The practical wrinkle is that not every Colombian creditor reports to both bureaus. Some banks, retailers, telecoms, and fintechs report only to DataCrédito, others only to CIFIN, and many report to both. This means a consumer's file can look meaningfully different depending on which bureau is consulted — a debt visible in one may simply not appear in the other, purely as a function of which bureau the original creditor chose to report to.

For a fast-loan applicant, this matters in a very concrete way: different fintech lenders query different bureaus, or sometimes both, as part of their underwriting.
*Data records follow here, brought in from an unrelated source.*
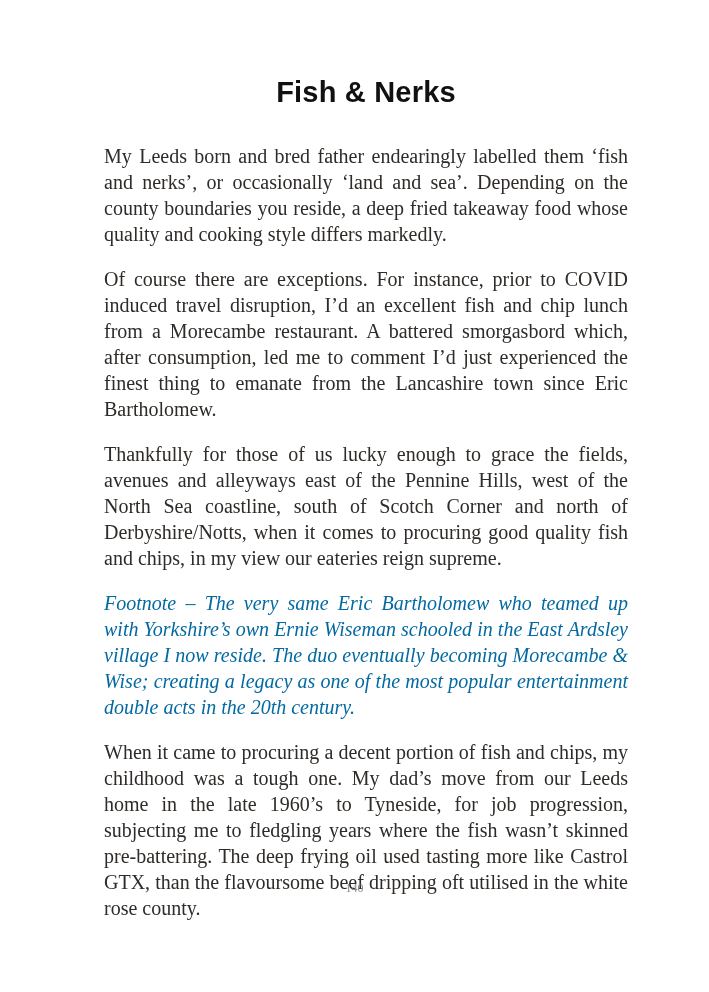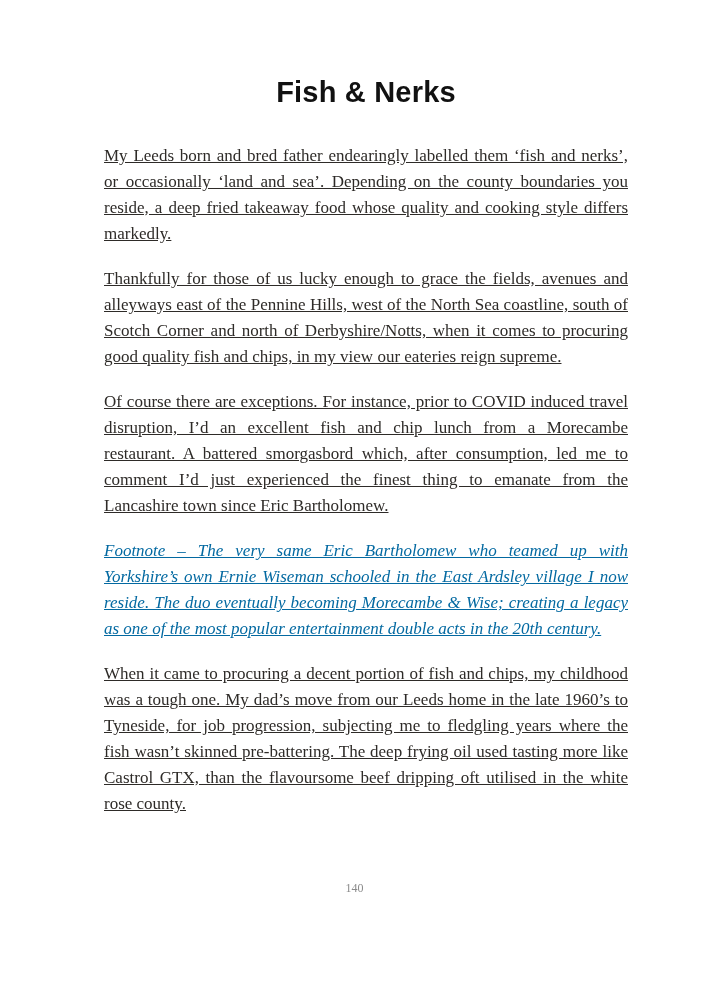--- a/index.html
+++ b/index.html
@@ -28,12 +28,11 @@
   }
   .body-text p {
     margin: 0 0 19px 0;
-    font-size: 17px;
+    font-size: 20px;
     line-height: 26px;
     color: #2e2b28;
     text-align: justify;
     text-justify: inter-word;
-    text-decoration: underline;
   }
   .body-text p.footnote {
     font-style: italic;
A clean DataCrédito file does not guarantee a clean CIFIN file, and vice versa, so a rejection from one lender is not necessarily a reliable predictor of how a different lender — one that checks the other bureau — will decide.

Both bureaus operate under the same legal framework, Colombia's Habeas Data financial law (Ley 1266 de 2008), which gives consumers the right to a free copy of their report from each bureau at least once a year, the right to dispute inaccurate entries directly with the bureau or the reporting creditor, and the right to escalate unresolved disputes to the Superintendencia Financiera or the Superintendencia de Industria y Comercio.

For anyone troubleshooting an unexpected loan rejection in Colombia, the practical takeaway is to check both DataCrédito and CIFIN rather than assuming one report tells the whole story. A discrepancy between the two — for example, an old debt reported to only one bureau — is common enough that it is worth ruling out before assuming a genuine repayment problem is behind a decline.